• **TEXT SECTION**:

[Start of section]

At Liguanea (present-day Kingston), all the houses were destroyed and water was ejected from 12-metre (40-foot) deep wells. Almost all the houses at St. Jago (Spanish Town) were destroyed.

Many landslides occurred across the island. The largest, the Judgement Cliff landslide, killed 19 people, although heavy rains a few months later may have been the final trigger. Several rivers were temporarily dammed and a few days after the earthquakes the harbour became flooded with large numbers of trees stripped of their bark brought down after one of these dams was breached.

A pocket watch, made in the Netherlands by the French maker Blondel in about 1686, was recovered during underwater archaeological investigations led by Edwin Link in 1959. The watch was stopped with its hands pointing to 11:43 AM; this matches well with contemporary accounts of the timing of the earthquake.

==Aftermath==
Even before the destruction was complete, some of the survivors began looting, breaking into homes and warehouses. The dead were also robbed and stripped, and, in some cases, had fingers cut off to remove the rings that they wore.

In the immediate aftermath of the earthquake, it was common to ascribe the destruction to divine retribution on the people of Port Royal for their sinful ways. Members of the Jamaica Council declared: "We are become by this an instance of God Almighty's severe judgement." This view of the disaster was not confined to Jamaica; in Boston, the Reverend Cotton Mather said in a letter to his uncle: "Behold, an accident speaking to all our English America".

[End of section]

(Dataset items)
[Start of section]

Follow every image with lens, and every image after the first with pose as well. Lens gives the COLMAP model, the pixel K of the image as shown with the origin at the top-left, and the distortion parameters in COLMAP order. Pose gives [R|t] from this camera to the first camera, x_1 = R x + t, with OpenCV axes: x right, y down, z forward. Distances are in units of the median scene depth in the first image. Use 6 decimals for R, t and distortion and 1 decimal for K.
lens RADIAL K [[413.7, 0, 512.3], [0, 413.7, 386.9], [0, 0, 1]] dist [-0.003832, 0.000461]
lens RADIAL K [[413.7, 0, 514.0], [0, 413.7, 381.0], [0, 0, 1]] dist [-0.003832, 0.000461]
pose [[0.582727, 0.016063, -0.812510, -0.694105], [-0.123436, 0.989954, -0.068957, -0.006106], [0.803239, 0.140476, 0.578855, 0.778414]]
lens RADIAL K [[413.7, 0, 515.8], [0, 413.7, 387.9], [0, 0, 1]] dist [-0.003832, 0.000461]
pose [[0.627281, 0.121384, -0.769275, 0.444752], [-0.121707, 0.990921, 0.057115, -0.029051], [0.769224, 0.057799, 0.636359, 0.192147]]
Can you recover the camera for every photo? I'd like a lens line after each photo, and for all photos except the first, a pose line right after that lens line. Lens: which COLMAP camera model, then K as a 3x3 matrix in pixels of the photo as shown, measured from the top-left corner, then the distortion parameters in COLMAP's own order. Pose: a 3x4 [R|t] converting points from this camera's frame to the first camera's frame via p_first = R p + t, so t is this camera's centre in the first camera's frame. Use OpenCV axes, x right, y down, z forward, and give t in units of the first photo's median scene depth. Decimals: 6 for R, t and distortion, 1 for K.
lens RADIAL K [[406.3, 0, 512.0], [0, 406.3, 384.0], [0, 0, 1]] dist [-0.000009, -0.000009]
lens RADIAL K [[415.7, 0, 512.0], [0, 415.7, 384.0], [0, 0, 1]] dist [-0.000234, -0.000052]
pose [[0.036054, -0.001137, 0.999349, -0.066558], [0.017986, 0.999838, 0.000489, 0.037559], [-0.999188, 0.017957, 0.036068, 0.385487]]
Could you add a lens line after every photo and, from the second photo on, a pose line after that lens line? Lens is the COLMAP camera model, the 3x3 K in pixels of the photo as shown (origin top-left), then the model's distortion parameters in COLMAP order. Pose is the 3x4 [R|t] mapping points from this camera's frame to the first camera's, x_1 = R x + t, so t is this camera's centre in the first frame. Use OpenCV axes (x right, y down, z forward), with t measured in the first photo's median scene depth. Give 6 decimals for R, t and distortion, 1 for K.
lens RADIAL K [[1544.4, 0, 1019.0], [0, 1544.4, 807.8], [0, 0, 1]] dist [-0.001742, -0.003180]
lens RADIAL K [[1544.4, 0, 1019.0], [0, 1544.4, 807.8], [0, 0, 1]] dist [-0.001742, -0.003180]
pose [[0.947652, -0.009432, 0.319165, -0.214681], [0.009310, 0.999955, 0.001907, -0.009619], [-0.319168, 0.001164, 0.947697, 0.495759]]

[End of section]

• **EXERCISE 1**:
In the earthquake text, what time did the hands of the recovered pocket watch show?
• **EXERCISE 2**:
Copy the earthquake text from "Many landslides occurred" up to and including "of the earthquake.".
• **EXERCISE 3**:
Continue the earthquake text, starting after its final sentence.

• **EXERCISE OUTPUT 1**:
11:43 AM

• **EXERCISE OUTPUT 2**:
Many landslides occurred across the island. The largest, the Judgement Cliff landslide, killed 19 people, although heavy rains a few months later may have been the final trigger. Several rivers were temporarily dammed and a few days after the earthquakes the harbour became flooded with large numbers of trees stripped of their bark brought down after one of these dams was breached.

A pocket watch, made in the Netherlands by the French maker Blondel in about 1686, was recovered during underwater archaeological investigations led by Edwin Link in 1959. The watch was stopped with its hands pointing to 11:43 AM; this matches well with contemporary accounts of the timing of the earthquake.

• **EXERCISE OUTPUT 3**:
After the earthquake, the town was partially rebuilt. But the colonial government was relocated to Spanish Town, which had been the capital under Spanish rule. Port Royal was devastated by a fire in 1703 and a hurricane in 1722. Most of the sea trade moved to Kingston. By the late 18th century, Port Royal was largely abandoned.

==Characteristics==

===Earthquake===
There were three separate shocks, each with increasing intensity, culminating in the main shock. The estimated size of the event was 7.5 on the moment magnitude scale.

Despite reports of the town flowing into the sea, the main result of the earthquake was subsidence caused by liquefaction. This would also explain an eyewitness account of houses being swallowed and people being buried up to their necks in the sand. The probable triggering of the Judgement Cliff landslide during the earthquake occurred along the line of the Plantain Garden fault. Movement on this structure has been suggested as the cause of the earthquake.

===Landslides===
The Judgement Cliff landslide is a complex rock-slide slump with a volume of about 131–181 million m^{3} and displaced the land surface by up to 800 m. The slip surface is found within zones of clay and shale with gypsum at the base of a limestone unit. This landslide occurred after the earthquake but it remains possible that heavy rain during a hurricane in October later that year was the final trigger for the slip, as the exact date of the landslide is uncertain.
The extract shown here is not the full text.